**TEXTE DE LA PAGE**
--*--

Christian Science Monitor
15 janvier 2004
Titre anglais : Activist
Rabbi faces trial in Israel
http://www.csmonitor.com/2004/0115/p06s02-wome.html
Jérusalem
- Pour le procureur de
l'État, Arik Ascherman est un criminel, mais pour le palestinien
Bassam Kiswani, il est le «plus gentil des rabbins».
Ascherman, un
immigrant d'Erie, PA, est le directeur des «Rabbins pour les Droits
Humains», une organisation de 90 rabbins, presque tous des
immigrants de pays occidentaux qui font ressortir les violations des
droits humains, habituellement envers les Palestiniens, aux yeux du
public israélien et des autorités. C'est quelquefois un travail
très impopulaire dans une société qui se considère comme étant
en guerre pour survivre et où les rabbins sont souvent identifiés
comme ayant des attitudes de faucons de droite.

--*--

**DONNÉES ENREGISTRÉES**

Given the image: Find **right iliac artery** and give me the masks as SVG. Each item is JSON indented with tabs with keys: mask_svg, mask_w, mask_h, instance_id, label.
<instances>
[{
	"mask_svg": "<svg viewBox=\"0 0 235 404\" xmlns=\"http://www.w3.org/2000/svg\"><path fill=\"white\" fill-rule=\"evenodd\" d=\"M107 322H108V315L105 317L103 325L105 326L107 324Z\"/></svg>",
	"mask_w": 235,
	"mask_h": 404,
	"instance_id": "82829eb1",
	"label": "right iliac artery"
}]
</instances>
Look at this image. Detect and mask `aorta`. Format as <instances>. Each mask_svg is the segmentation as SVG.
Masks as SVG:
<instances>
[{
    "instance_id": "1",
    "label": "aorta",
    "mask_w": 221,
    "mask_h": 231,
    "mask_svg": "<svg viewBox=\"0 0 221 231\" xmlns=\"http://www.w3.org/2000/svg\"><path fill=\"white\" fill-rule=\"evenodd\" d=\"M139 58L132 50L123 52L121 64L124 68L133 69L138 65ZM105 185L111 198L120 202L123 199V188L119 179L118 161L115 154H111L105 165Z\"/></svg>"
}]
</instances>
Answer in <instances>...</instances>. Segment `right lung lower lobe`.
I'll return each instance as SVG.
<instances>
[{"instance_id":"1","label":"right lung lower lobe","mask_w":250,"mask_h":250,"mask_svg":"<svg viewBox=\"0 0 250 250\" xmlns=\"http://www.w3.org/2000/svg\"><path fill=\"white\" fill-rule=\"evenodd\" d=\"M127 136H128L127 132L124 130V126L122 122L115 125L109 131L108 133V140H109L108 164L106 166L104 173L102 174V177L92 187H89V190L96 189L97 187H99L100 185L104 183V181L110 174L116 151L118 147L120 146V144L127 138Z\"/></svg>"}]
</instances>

--*--

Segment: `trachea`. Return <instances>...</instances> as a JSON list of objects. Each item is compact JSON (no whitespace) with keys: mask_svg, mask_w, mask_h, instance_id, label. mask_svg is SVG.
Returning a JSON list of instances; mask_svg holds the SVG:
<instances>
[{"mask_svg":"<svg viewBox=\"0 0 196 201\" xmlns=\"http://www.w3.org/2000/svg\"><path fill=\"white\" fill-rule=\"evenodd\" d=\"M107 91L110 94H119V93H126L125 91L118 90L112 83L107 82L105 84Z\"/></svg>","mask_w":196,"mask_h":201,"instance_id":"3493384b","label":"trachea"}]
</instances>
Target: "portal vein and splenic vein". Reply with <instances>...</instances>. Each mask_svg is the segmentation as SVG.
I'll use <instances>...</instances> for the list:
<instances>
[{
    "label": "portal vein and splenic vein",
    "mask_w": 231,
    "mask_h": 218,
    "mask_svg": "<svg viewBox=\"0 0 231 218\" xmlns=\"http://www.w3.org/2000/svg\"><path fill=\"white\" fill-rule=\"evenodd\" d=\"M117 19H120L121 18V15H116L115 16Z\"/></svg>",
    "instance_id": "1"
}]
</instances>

--*--

**ÉNONCÉ**
Recopiez mot pour mot, s'il vous plaît, le passage du texte de la page qui commence aux mots « Ascherman, un » et s'arrête après « faucons de droite. ». Le listing n'a aucun rôle ici.

**RÉPONSE CORRECTE**
Ascherman, un
immigrant d'Erie, PA, est le directeur des «Rabbins pour les Droits
Humains», une organisation de 90 rabbins, presque tous des
immigrants de pays occidentaux qui font ressortir les violations des
droits humains, habituellement envers les Palestiniens, aux yeux du
public israélien et des autorités. C'est quelquefois un travail
très impopulaire dans une société qui se considère comme étant
en guerre pour survivre et où les rabbins sont souvent identifiés
comme ayant des attitudes de faucons de droite.